ISLAMABAD: A proposed 3.5 per cent tax on remittances sent abroad by foreign workers in the United States—part of Donald Trump’s sweeping “One, Big, Beautiful Bill Act”—has sparked serious concern among major remittance-recipient countries, particularly India.

The tax would apply to all non-citizens, including green card holders and temporary visa workers such as those on H-1B visas. Though some may be eligible for tax credits, the levy is expected to mostly affect undocumented migrants and those outside the formal tax system, according to BBC.

India, the world’s largest recipient of remittances, received $119 billion in 2023—over half of which originated from the US.

Experts said that taxing these transfers could lead to a 10–15 per cent drop in inflows, costing India up to $18 billion annually.

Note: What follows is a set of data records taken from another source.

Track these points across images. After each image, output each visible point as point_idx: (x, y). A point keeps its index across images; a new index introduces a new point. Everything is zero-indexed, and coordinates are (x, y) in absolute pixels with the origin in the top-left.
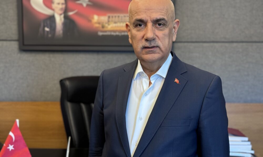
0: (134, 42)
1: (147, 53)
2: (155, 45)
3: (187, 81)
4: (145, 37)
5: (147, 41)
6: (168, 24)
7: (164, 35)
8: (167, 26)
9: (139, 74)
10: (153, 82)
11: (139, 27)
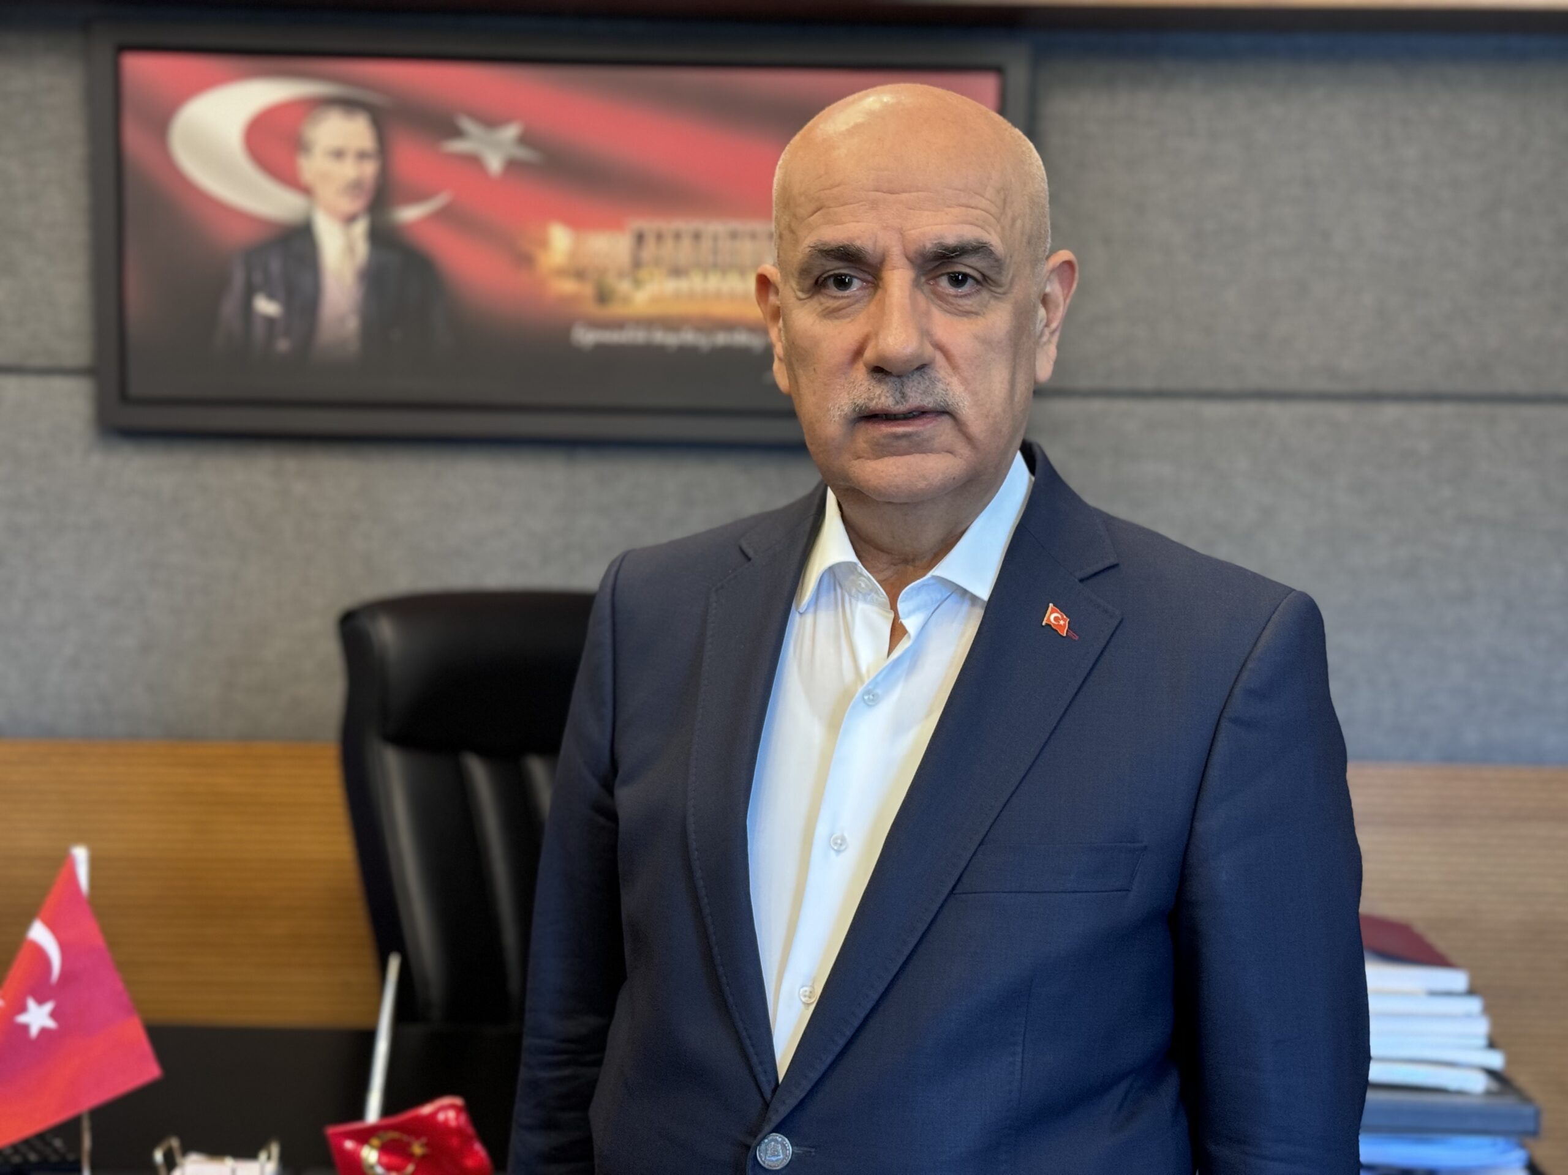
0: (803, 380)
1: (881, 450)
2: (928, 402)
3: (1121, 622)
4: (869, 354)
5: (879, 376)
6: (1005, 279)
7: (986, 342)
8: (999, 290)
9: (833, 573)
10: (911, 624)
11: (834, 291)
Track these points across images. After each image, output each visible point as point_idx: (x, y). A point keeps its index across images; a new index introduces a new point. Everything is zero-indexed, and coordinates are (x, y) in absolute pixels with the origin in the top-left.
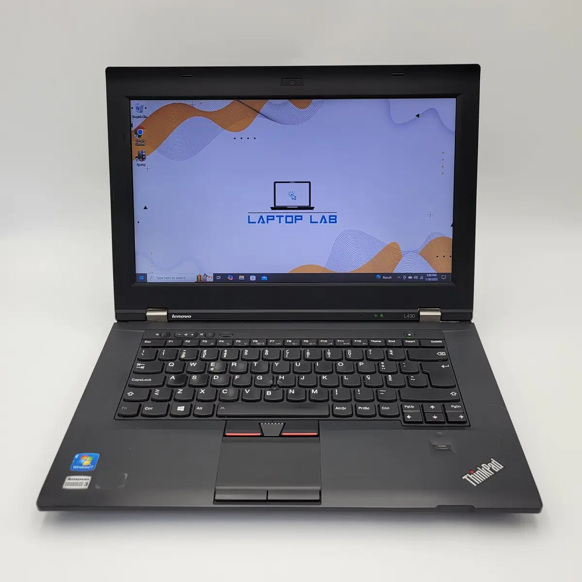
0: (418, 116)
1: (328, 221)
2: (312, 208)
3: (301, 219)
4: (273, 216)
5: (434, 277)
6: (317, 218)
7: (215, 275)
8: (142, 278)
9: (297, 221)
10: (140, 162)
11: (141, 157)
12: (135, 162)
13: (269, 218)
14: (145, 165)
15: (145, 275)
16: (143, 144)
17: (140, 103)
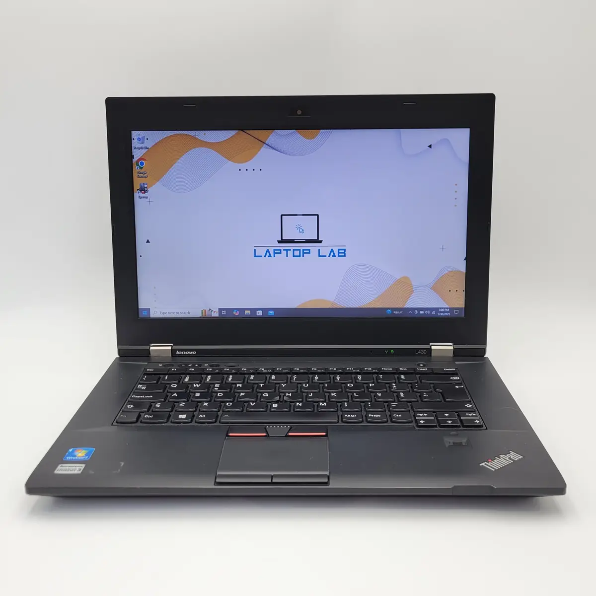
0: (430, 146)
1: (336, 254)
2: (321, 242)
3: (309, 253)
4: (280, 250)
5: (446, 312)
6: (325, 251)
7: (220, 310)
8: (145, 313)
9: (305, 255)
10: (142, 195)
11: (143, 190)
12: (137, 195)
13: (276, 252)
14: (147, 198)
15: (149, 310)
16: (145, 175)
17: (142, 134)
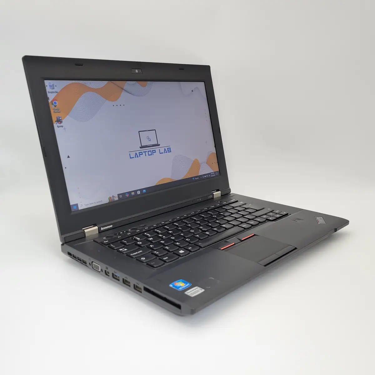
0: (192, 91)
1: (167, 151)
2: (159, 145)
3: (155, 152)
4: (142, 152)
5: (213, 174)
6: (162, 150)
7: (119, 195)
8: (75, 208)
9: (154, 153)
10: (59, 125)
11: (59, 121)
12: (55, 125)
13: (140, 154)
14: (62, 126)
15: (77, 205)
16: (58, 111)
17: (52, 82)
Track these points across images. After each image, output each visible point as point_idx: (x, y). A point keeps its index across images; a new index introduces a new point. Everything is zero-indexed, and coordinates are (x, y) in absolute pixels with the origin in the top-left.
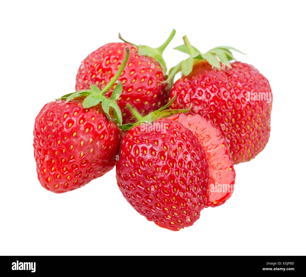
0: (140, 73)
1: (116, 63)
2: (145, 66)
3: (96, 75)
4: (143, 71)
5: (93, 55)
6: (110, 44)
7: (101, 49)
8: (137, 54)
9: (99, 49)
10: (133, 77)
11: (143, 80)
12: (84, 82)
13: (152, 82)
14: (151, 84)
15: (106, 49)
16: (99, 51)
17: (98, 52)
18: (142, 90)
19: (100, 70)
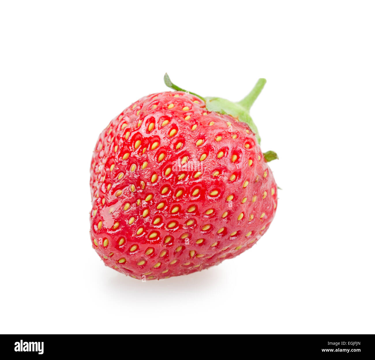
0: (215, 140)
1: (166, 127)
2: (223, 128)
3: (130, 153)
4: (219, 138)
5: (121, 117)
6: (152, 96)
7: (134, 107)
8: (204, 109)
9: (131, 107)
10: (202, 151)
11: (221, 154)
12: (108, 169)
13: (238, 157)
14: (237, 161)
15: (146, 104)
16: (131, 110)
17: (129, 111)
18: (220, 173)
19: (138, 143)
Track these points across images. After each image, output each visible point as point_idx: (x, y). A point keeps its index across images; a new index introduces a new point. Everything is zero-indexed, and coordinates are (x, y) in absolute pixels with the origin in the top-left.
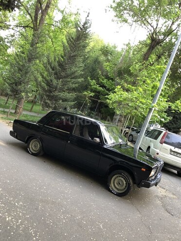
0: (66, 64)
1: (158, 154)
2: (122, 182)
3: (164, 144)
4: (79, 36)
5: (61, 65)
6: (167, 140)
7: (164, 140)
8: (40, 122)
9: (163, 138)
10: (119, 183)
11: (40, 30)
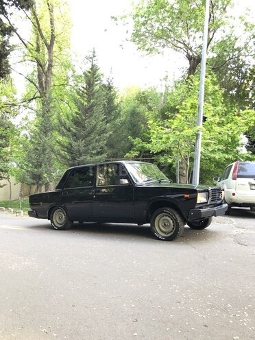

This would place pressure on the rupee, shrink foreign reserves, and affect household budgets in states heavily reliant on remittances like Kerala, Uttar Pradesh, and Bihar.

Unregulated transfer channels

The proposal may also push migrants towards informal, unregulated transfer channels, including hawala, cryptocurrency, or carrying cash by hand, raising concerns about transparency and financial security, according to media reports.

Though the bill still awaits Senate approval and presidential sign-off, economists say its impact could be wide-ranging. According to a Washington-based think tank, Mexico could lose over $2.6 billion annually, with other countries like India, China, and the Philippines also affected.

While the tax is purportedly aimed at deterring unauthorised migration, migration experts argue it is unlikely to succeed. Migrants earning low wages in the US still earn several times more than they would at home and are unlikely to stop sending money to support their families.

Analysts said the policy could harm consumption, savings, and small-scale investment in countries like India, where remittances have been a vital source of financial stability.